ACTION ITEM:
Scan the entries below for the string "that" and copy every line where it turns up.

RECORDS FOR THIS TASK:
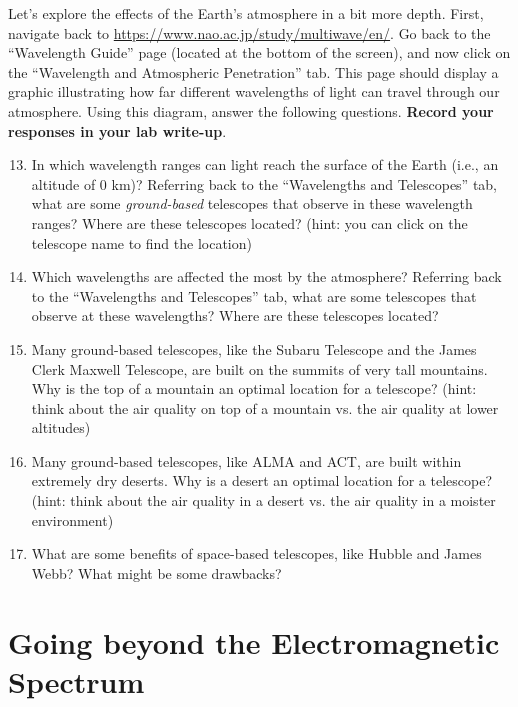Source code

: \documentclass[11pt]{article}
\begin{document}
Let's explore the effects of the Earth's atmosphere in a bit more depth. First, navigate back to \url{https://www.nao.ac.jp/study/multiwave/en/}. Go back to the ``Wavelength Guide'' page (located at the bottom of the screen), and now click on the ``Wavelength and Atmospheric Penetration'' tab. This page should display a graphic illustrating how far different wavelengths of light can travel through our atmosphere. Using this diagram, answer the following questions. \textbf{Record your responses in your lab write-up}.
\begin{enumerate}
    \setcounter{enumi}{12}
    \item In which wavelength ranges can light reach the surface of the Earth (i.e., an altitude of 0 km)? Referring back to the ``Wavelengths and Telescopes'' tab, what are some \emph{ground-based} telescopes that observe in these wavelength ranges? Where are these telescopes located? (hint: you can click on the telescope name to find the location)
    
    \item Which wavelengths are affected the most by the atmosphere? Referring back to the ``Wavelengths and Telescopes'' tab, what are some telescopes that observe at these wavelengths? Where are these telescopes located?
    
    \item Many ground-based telescopes, like the Subaru Telescope and the James Clerk Maxwell Telescope, are built on the summits of very tall mountains. Why is the top of a mountain an optimal location for a telescope? (hint: think about the air quality on top of a mountain vs. the air quality at lower altitudes)
    
    \item Many ground-based telescopes, like ALMA and ACT, are built within extremely dry deserts. Why is a desert an optimal location for a telescope? (hint: think about the air quality in a desert vs. the air quality in a moister environment)
    
    \item What are some benefits of space-based telescopes, like Hubble and James Webb? What might be some drawbacks?
\end{enumerate}

\bigskip

\section{Going beyond the Electromagnetic Spectrum}
\end{document}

SOLUTION TO THIS EXERCISE:
    \item In which wavelength ranges can light reach the surface of the Earth (i.e., an altitude of 0 km)? Referring back to the ``Wavelengths and Telescopes'' tab, what are some \emph{ground-based} telescopes that observe in these wavelength ranges? Where are these telescopes located? (hint: you can click on the telescope name to find the location)
    \item Which wavelengths are affected the most by the atmosphere? Referring back to the ``Wavelengths and Telescopes'' tab, what are some telescopes that observe at these wavelengths? Where are these telescopes located?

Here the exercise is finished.